Juvenile Cases

May 21, 2020 48299488 0 Comments

In many juvenile matters, there are diversion-minded programs that may result in the dismissal of charges.  One program is known as “informal supervision” (Welfare & Institutions Code section 654).   If the minor elects to participate, he/she must serve six-months of informal probation while performing community service, attending and receiving acceptable grades in school, providing restitution, if any to the victim, as well as completing any other terms the judge may require.  At the conclusion of the six-month term, and assuming the minor has successfully completed the terms of probation, the case will be dismissed.

In more serious cases, including certain felonies, there is another program similar to informal supervision above.  Known as “deferred entry of judgment” or DEJ (Welfare & Institutions Code section 790), this program requires the minor to serve a full year of probation and upon the successful conclusion of probation, the case will also be dismissed.  This diversion program however, requires that the minor admit the charges in the petition (criminal complaint).  Should the minor fail in DEJ, the court can impose sentence immediately.

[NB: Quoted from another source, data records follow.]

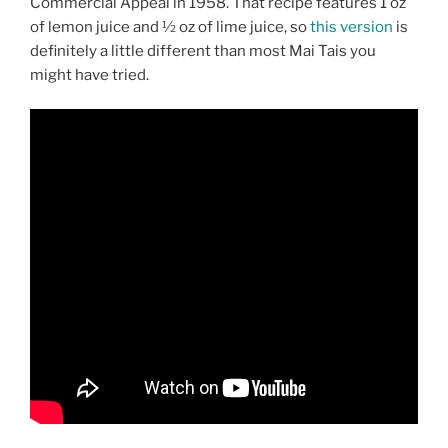
Commercial Appeal in 1958. That recipe features 1 oz
of lemon juice and ½ oz of lime juice, so
this version
is
definitely a little different than most Mai Tais you
might have tried.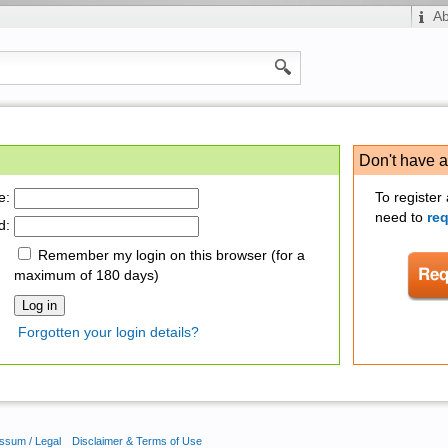
A
Don't have 
e:
To register
need to
re
d:
Remember my login on this browser (for a
maximum of 180 days)
Forgotten your login details?
ssum / Legal
Disclaimer & Terms of Use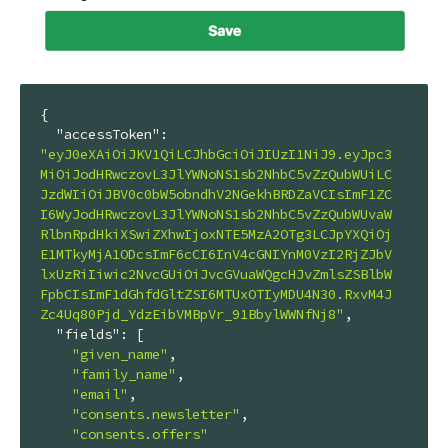
{

"accessToken"
: 
"eyJ0eXAiOiJKV1QiLCJhbGciOiJIUzI1NiJ9.eyJpc3
MiOiJodHRwczovL3JlYWNoNS1sb2NhbC5vZzQubWUiLC
JzdWIiOiJBV0c0bW5obndhV2NGekhBRDZaVCIsImF1ZC
I6WyJodHRwczovL3JlYWNoNS1sb2NhbC5vZzQubWUvaW
RlbnRpdHkiXSwiZXhwIjoxNTE5MzA2OTg3LCJpYXQiOj
E1MTkyMjA1ODcsImF6cCI6InV4cGNIYnM0VzI2RjZJbV
lxUzRiIiwic2NvcGUiOiJvcGVuaWQgcHJvZmlsZSBlbW
FpbCIsImF1dGhfdGltZSI6MTUxOTIyMDU4N30.RxvM4J
Zc4Uq80Pjd_YdzEibVMBpVr_91BbylWWNfNj8"
,

"fields"
: [

"given_name"
,

"family_name"
,

"email"
,

"consents.newsletter"
,

"consents.offers"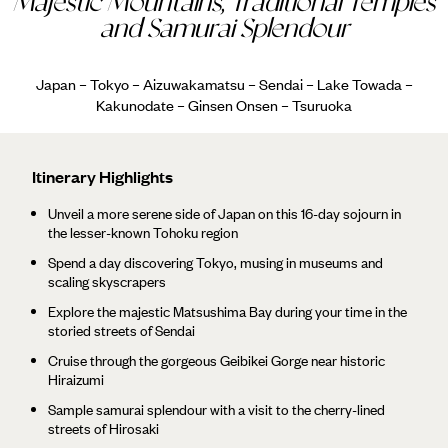
Majestic Mountains, Traditional Temples
and Samurai Splendour
Japan – Tokyo – Aizuwakamatsu – Sendai – Lake Towada –
Kakunodate – Ginsen Onsen – Tsuruoka
Itinerary Highlights
Unveil a more serene side of Japan on this 16-day sojourn in
the lesser-known Tohoku region
Spend a day discovering Tokyo, musing in museums and
scaling skyscrapers
Explore the majestic Matsushima Bay during your time in the
storied streets of Sendai
Cruise through the gorgeous Geibikei Gorge near historic
Hiraizumi
Sample samurai splendour with a visit to the cherry-lined
streets of Hirosaki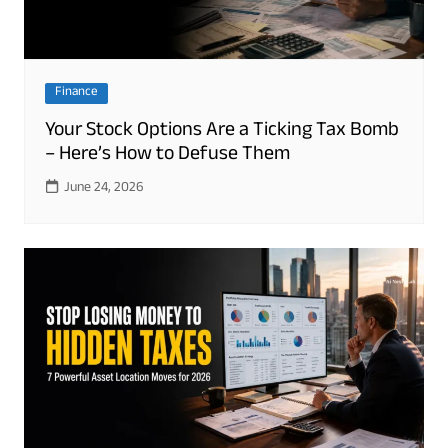
Finance
Your Stock Options Are a Ticking Tax Bomb
– Here’s How to Defuse Them
June 24, 2026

While there are additional restrictive means to handling minors (home on probation, detention, suitable placement, youth authority), it is extremely important to recognize that the overall goal in juvenile matters is the “rehabilitation” of the minor, not simply imposing punishment.  Given that there are many factors, reasons or circumstances that may cause a minor to commit a criminal offense (broken homes, substance abuse, mental health problems, etc.), it is imperative to highlight and illustrate these issues through school records, medical health providers, social workers, and counsellors/therapists.  Faced with credible and relevant information beneficial to the minor, juvenile court prosecutors, and especially judges, are keen to provide minors (or, at least assisting them) with the resources necessary to deal with the specific challenges facing the minor.

In the City of Santa Clarita, there are two additional minor-diversion programs, “SCV Teen Court” and “SCV Community Court”.  Both programs are also designed to give first-time youthful offenders an opportunity to earn a dismissal of their criminal case or traffic matter.  An early discussion with an experienced, local attorney can help direct the case to the appropriate Santa Clarita sheriff’s personnel for such consideration.